**Work order 1**
Convert the records into a Markdown table with the columns Row and Line, giving each line its own row and leaving out blank lines and pictures. Begin at the first line of the records and stop after the line that contains "## Technologies I Have Used".
Text block Start Marker
Max Muncy provided some early muscle with home runs in his first two at-bats, and Phil Bickford provided three gutsy innings of relief, throwing a career-high 48 pitches and limiting the Twins to one run and one hit to help the Dodgers win extend their winning streak to six and notch their 14th victory in 16 games.
A Dodgers bullpen that had a National League-best 2.15 ERA since April 27 blew a three-run lead in the eighth inning and a one-run lead in the ninth, but Bickford, the last reliever manager Dave Roberts wanted to use, salvaged the night by escaping a bases-loaded, no-outs jam in the 10th and adding a scoreless 11th and 12th.
“That’s as good of an outing from him as you’ll ever see,” Roberts said. “I think he was more just realizing that he was the last man standing, and it was his game. He wasn’t going to look for any exits. I think he could have kept going if we asked him.”
With the score tied 8-8, the Twins intentionally walked Freddie Freeman with one out and an automatic runner on in the bottom of the 12th. Minnesota right-hander Jorge Lopez struck out Will Smith for the second out, with Chris Taylor and Freeman pulling off a double steal.
Muncy was walked intentionally to load the bases. Thompson, who entered as a pinch-runner in the 10th and was picked off first base, worked the count full before taking a 96-mph fastball that was up and in for ball four.
“Yeah, that was unacceptable,” Thompson, whose last hit came on April 17, said of the pickoff. “You try not to carry anything into the box. Mistakes happen. You just have to flush it and move on and wait for the next moment to help the team.”
Bickford’s night did not start out very well. With an automatic runner on second base to start the 10th, he walked Kyle Farmer to put two on. Willi Castro dropped a bunt in front of the mound that Bickford fielded cleanly, but the right-hander looked too long toward the runner going to third and threw late to first, the single loading the bases with no outs.
Bickford then walked No. 9 hitter Christian Vazquez on four pitches to force in a run for an 8-7 Twins lead, but he stopped the bleeding by striking out Donovan Solano and Alex Kirilloff and getting Michael A. Taylor to fly to the warning track in center field.
“Obviously you don’t want that to happen to yourself or anybody on the mound,” Bickford said of the 10th inning. “It was in the past, though. Just did my best to snap out of it and be in the moment and make the next pitch.”
The Dodgers rallied in the bottom of the 10th, as J.D. Martinez stroked a one-out single to center field off hard-throwing right-hander Jhoan Duran to tie the score 8-8. Thompson came on to run for Martinez but was picked off first, and Jason Heyward struck out, sending the game to the 11th.
Text block End Marker
**Work order 2**
Rewrite the part of the game recap that begins at the words "Bickford then walked" and stops after "to the 11th.", swapping "Bickford" for "Phil Bickford".
Exercise data Start Marker
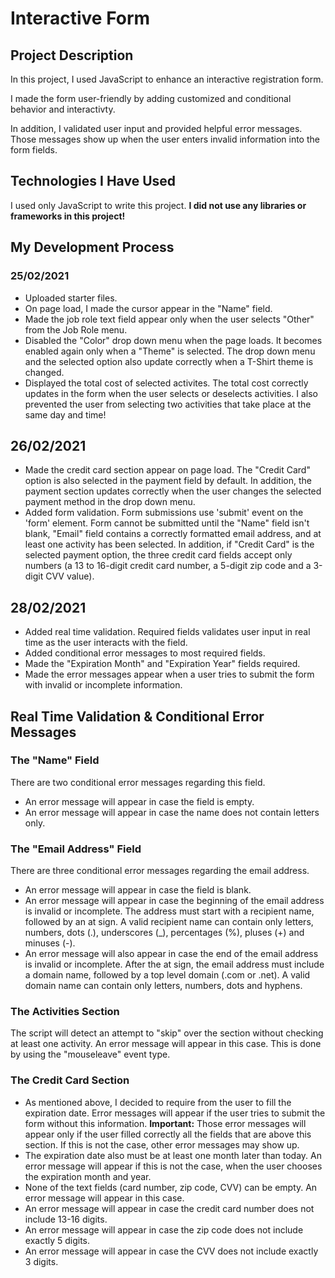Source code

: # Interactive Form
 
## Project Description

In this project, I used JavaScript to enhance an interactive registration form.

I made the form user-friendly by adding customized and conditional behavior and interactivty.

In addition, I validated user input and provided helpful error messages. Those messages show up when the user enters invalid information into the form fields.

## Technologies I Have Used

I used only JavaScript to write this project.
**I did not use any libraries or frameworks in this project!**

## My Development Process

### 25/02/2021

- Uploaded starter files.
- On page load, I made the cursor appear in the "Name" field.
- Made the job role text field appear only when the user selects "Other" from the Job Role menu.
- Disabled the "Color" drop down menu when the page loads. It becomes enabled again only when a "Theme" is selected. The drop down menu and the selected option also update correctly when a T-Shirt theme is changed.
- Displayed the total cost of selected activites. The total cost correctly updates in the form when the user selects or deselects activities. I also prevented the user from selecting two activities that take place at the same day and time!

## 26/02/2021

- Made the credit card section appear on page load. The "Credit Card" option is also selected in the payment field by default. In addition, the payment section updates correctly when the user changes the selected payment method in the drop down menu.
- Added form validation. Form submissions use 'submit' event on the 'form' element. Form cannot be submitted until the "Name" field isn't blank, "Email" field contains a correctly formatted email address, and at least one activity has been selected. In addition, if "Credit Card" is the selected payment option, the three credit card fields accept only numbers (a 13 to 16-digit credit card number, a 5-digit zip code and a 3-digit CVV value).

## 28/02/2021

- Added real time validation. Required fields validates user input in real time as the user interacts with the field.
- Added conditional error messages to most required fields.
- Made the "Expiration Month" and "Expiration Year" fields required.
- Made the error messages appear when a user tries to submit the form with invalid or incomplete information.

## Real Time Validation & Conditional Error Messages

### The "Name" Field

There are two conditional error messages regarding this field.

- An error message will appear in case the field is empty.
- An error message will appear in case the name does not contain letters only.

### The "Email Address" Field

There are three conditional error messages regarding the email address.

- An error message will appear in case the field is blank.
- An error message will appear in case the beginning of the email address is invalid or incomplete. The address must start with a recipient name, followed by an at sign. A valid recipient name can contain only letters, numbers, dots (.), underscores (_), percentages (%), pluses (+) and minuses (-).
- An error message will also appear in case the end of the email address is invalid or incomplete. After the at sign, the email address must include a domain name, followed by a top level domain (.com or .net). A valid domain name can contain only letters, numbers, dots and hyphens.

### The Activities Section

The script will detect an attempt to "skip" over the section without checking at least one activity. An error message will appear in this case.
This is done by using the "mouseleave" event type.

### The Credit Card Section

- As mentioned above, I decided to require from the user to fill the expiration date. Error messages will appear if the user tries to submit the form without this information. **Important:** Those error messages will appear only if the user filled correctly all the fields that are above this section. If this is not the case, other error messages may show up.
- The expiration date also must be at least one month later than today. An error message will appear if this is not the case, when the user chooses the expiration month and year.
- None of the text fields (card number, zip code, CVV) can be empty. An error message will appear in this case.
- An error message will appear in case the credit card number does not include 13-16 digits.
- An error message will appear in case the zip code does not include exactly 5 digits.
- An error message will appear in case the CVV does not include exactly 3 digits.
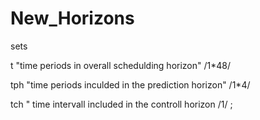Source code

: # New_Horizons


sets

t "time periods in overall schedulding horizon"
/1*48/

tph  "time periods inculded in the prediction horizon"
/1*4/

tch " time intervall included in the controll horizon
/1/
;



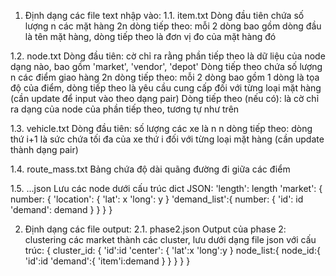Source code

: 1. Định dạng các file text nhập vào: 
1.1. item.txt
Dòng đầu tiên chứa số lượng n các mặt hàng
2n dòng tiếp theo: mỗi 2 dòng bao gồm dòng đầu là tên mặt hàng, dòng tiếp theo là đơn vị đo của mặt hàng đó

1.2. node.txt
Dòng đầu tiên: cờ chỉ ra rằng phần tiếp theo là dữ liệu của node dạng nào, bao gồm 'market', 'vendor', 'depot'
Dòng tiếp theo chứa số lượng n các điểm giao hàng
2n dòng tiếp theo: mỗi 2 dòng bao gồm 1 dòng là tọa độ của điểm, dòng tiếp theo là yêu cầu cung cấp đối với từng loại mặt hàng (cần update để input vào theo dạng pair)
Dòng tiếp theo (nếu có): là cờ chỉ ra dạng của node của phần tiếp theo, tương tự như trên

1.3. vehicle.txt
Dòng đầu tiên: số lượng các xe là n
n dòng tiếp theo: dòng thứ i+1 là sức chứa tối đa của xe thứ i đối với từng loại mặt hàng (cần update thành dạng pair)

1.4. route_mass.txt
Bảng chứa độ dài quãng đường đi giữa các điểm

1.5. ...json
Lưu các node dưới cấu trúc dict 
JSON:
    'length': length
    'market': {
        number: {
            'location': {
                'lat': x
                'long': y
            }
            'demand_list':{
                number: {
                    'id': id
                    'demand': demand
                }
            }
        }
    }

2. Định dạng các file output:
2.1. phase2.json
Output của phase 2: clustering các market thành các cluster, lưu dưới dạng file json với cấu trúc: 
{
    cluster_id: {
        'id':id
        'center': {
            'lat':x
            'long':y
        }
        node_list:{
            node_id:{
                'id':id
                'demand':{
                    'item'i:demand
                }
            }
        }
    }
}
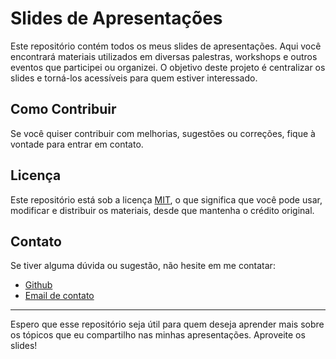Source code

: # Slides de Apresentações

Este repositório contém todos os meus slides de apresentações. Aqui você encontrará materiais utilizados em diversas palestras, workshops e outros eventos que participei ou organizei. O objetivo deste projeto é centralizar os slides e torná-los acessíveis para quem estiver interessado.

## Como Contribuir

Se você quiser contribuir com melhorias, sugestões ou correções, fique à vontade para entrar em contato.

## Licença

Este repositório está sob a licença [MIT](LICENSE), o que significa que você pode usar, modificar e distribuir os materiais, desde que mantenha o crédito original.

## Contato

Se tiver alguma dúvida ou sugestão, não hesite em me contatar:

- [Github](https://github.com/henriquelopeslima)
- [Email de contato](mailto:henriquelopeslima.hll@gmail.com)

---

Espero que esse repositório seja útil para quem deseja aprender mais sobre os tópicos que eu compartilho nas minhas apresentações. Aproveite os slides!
Exercise data End Marker
**Exercise output 1**
| Row | Line |
|---|---|
| 1 | Source code |
| 2 | : # Interactive Form |
| 3 | ## Project Description |
| 4 | In this project, I used JavaScript to enhance an interactive registration form. |
| 5 | I made the form user-friendly by adding customized and conditional behavior and interactivty. |
| 6 | In addition, I validated user input and provided helpful error messages. Those messages show up when the user enters invalid information into the form fields. |
| 7 | ## Technologies I Have Used |

**Exercise output 2**
Phil Bickford then walked No. 9 hitter Christian Vazquez on four pitches to force in a run for an 8-7 Twins lead, but he stopped the bleeding by striking out Donovan Solano and Alex Kirilloff and getting Michael A. Taylor to fly to the warning track in center field.
“Obviously you don’t want that to happen to yourself or anybody on the mound,” Phil Bickford said of the 10th inning. “It was in the past, though. Just did my best to snap out of it and be in the moment and make the next pitch.”
The Dodgers rallied in the bottom of the 10th, as J.D. Martinez stroked a one-out single to center field off hard-throwing right-hander Jhoan Duran to tie the score 8-8. Thompson came on to run for Martinez but was picked off first, and Jason Heyward struck out, sending the game to the 11th.